On August 6, 2013, 428,000 new stock option grants were issued to employees at an exercise price of $2.14, which represents the fair market value of a share of the Company’s common stock on August 6, 2013, as determined in accordance with the Company’s 2008 Plan. The estimated stock compensation expense is $915,980, which will be recognized ratably over the four year vesting period. The fair value of each option was estimated on the date of grant using the Black-Scholes option-pricing model with the following weighted average assumptions: dividend yield of 0%; volatility factor of expected market price of common stock of 157%; risk free interest rate of 1.71%; and expected lives of 6 years.
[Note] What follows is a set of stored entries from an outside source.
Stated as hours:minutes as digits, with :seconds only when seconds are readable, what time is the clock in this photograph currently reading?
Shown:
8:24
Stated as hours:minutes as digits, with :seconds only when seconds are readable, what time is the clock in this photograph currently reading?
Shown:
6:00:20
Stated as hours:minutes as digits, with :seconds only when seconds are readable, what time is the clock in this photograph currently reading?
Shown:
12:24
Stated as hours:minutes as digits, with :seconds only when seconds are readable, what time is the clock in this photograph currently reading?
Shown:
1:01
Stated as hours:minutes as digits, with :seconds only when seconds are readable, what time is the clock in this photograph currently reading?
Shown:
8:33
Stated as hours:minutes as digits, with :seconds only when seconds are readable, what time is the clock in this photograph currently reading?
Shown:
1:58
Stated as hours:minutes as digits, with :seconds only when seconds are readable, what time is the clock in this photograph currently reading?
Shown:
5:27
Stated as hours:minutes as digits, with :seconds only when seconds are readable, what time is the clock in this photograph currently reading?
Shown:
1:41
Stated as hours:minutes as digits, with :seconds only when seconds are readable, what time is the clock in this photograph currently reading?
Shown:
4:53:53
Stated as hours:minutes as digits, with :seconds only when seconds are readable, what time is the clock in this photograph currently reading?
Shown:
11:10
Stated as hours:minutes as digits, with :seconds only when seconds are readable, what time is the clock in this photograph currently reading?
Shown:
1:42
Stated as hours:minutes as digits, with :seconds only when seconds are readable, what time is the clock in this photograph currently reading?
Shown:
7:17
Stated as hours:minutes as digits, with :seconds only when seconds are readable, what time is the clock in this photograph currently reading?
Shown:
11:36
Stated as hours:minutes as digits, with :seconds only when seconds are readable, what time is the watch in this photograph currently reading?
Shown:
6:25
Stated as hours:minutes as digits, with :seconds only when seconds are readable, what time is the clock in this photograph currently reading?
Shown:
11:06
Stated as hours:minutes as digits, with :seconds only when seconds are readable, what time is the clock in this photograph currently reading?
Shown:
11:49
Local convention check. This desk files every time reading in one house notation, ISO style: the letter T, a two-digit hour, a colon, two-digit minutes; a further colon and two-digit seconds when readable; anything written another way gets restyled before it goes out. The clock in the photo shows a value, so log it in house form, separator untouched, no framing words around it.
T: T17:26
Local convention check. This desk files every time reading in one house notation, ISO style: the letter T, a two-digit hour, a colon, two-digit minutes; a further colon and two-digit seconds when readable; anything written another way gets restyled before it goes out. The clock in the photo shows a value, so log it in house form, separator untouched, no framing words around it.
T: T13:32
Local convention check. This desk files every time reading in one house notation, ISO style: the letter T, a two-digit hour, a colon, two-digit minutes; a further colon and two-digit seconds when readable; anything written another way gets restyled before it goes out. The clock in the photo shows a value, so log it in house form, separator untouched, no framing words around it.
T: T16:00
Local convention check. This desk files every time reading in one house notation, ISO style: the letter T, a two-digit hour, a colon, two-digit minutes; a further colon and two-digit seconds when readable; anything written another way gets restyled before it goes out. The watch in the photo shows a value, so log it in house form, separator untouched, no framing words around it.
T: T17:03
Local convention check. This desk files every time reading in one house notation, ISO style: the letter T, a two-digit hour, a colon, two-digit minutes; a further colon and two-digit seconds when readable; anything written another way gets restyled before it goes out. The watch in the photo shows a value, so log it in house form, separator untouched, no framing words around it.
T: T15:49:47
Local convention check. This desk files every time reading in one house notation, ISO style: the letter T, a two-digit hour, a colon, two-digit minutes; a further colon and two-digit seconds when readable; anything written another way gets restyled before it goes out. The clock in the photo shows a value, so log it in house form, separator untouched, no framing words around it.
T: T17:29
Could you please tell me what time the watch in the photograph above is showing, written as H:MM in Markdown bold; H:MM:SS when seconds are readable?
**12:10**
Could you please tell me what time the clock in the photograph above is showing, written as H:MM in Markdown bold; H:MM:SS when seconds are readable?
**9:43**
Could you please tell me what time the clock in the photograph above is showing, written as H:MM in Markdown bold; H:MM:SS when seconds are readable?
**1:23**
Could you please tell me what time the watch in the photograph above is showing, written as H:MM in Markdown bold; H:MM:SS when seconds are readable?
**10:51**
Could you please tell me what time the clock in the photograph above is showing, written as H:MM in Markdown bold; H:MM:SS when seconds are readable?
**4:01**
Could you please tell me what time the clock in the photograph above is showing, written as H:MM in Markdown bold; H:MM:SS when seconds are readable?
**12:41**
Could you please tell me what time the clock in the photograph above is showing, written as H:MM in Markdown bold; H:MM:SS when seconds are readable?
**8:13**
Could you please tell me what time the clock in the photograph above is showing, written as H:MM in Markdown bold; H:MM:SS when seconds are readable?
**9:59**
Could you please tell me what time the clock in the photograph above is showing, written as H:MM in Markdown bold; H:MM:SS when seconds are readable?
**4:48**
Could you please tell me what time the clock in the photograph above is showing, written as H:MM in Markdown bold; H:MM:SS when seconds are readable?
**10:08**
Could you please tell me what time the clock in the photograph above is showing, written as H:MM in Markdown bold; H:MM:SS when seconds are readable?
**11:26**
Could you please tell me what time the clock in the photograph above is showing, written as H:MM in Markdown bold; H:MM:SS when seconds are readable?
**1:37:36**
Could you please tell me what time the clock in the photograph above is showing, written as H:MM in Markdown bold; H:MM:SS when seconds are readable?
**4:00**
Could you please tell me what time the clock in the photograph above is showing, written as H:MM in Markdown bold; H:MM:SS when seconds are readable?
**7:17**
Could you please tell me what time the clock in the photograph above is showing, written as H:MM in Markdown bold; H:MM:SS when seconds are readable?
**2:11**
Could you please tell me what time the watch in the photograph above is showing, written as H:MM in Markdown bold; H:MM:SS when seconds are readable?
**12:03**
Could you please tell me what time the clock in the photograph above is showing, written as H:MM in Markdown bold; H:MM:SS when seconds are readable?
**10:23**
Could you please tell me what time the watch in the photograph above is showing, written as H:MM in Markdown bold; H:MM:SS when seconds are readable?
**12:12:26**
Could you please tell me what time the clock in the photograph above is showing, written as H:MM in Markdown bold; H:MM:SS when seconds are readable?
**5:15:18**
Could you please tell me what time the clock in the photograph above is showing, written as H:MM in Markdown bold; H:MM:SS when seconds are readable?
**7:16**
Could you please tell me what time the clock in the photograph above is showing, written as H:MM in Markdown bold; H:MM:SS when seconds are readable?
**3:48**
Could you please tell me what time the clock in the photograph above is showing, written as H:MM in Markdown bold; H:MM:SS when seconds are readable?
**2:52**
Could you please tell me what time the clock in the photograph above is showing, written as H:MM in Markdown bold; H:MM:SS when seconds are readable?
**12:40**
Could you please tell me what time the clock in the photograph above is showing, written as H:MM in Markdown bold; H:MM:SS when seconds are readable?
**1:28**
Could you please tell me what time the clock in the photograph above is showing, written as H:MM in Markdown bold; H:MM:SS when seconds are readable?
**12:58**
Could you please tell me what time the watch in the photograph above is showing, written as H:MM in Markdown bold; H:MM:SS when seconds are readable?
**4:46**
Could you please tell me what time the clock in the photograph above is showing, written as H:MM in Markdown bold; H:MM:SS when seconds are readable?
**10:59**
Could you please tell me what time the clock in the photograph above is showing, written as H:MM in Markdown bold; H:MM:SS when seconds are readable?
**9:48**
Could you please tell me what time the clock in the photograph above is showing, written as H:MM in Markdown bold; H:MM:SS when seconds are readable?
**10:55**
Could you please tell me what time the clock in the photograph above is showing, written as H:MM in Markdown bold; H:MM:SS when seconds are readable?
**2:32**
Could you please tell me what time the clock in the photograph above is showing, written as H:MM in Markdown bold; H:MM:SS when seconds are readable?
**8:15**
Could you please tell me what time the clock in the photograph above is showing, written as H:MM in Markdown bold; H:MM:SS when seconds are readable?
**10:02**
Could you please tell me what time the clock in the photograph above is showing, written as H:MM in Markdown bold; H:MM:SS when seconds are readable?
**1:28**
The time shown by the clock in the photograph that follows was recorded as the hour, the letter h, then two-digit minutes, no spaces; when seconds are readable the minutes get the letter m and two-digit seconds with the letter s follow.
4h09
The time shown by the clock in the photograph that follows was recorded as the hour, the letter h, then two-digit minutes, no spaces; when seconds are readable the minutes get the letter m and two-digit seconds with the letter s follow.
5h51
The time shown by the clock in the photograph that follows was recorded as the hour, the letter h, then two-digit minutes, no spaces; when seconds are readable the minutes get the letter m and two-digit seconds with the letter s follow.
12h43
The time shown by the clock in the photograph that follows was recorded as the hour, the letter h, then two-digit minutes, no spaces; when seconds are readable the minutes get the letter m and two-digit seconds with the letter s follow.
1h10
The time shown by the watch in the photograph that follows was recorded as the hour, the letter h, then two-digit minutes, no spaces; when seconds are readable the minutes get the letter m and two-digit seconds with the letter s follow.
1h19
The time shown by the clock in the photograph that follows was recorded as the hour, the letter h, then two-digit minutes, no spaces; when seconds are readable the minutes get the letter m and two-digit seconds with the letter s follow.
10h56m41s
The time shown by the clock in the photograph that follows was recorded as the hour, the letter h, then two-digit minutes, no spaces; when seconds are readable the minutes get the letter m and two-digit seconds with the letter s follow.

On January 3, 2013 and May 7, 2013, 10,000 and 30,000 new stock option grants were issued to directors at an exercise price of $1.70 and $2.04, respectively which represents the fair market value of a share of the Company’s common stock on January 3, 2013 and May 7, 2013, respectively, as determined in accordance with the Company’s 2008 Plan. The estimated stock compensation expense is $17,000 and $61,200, respectively, which will be recognized ratably over the one year vesting period. The fair value of each option is estimated based on the date of grant using the Black-Scholes option-pricing model with the following weighted average assumptions: dividend yield of 0%; volatility factor of expected market price of common stock of 157%; risk free interest rate of 1.71%; and expected lives of 6 years.


Additionally, during the nine months ended September 30, 2013, new stock option grants covering 28,000 SGRP Shares were awarded to eight new employees of the Company and SAS at an exercise price of $1.69 per share which represents the fair market value of a share of the Company’s common stock on the date of issue, as determined in accordance with the Company’s 2008 Plan. The estimated stock compensation expense is $47,320, which will be recognized ratably over the four year vesting period. The fair value of each option was estimated on the date of grant using the Black-Scholes option-pricing model with the following weighted average assumptions: dividend yield of 0%; volatility factor of expected market price of common stock of 157%; risk free interest rate of 1.71%; and expected lives of 6 years.


Pursuant to the 2008 Plan, SGRP's Compensation Committee authorized a restricted SGRP common stock award of 100,000 shares on March 10, 2011 (the "2011 RS Award"), and 25,000 shares on August 1, 2012 (the "2012 RS Award"), as additional compensation to Mr. Raymond, the Company's Chief Executive Officer and President.  The restricted shares vest in five equal parts on each of the five anniversaries following the award date (20,000 shares a year in the case of the 2011 RS Award, which started to vest on March 10, 2012, and 5,000 shares a year in the case of the 2012 RS Award, which starts to vest on August 1, 2013), so long as Mr. Raymond continues to be so employed by the Company on the applicable vesting date.  If Mr. Raymond leaves such employment, he will lose his right to receive any unvested shares. The compensation expense related to each such award will be amortized by the Company over the five (5) year vesting periods, starting on the issuance date of each award (March 10, 2011, and August 1, 2012, respectively).  The Company recorded compensation expenses for the nine months ended September 30, 2013, of $36,613 for the 2011 RS Award and $4,266 for the 2012 RS Award. The unamortized expense as of September 30, 2013 was $117,870 for the 2011 RS Award and $21,023 for the 2012 RS Award.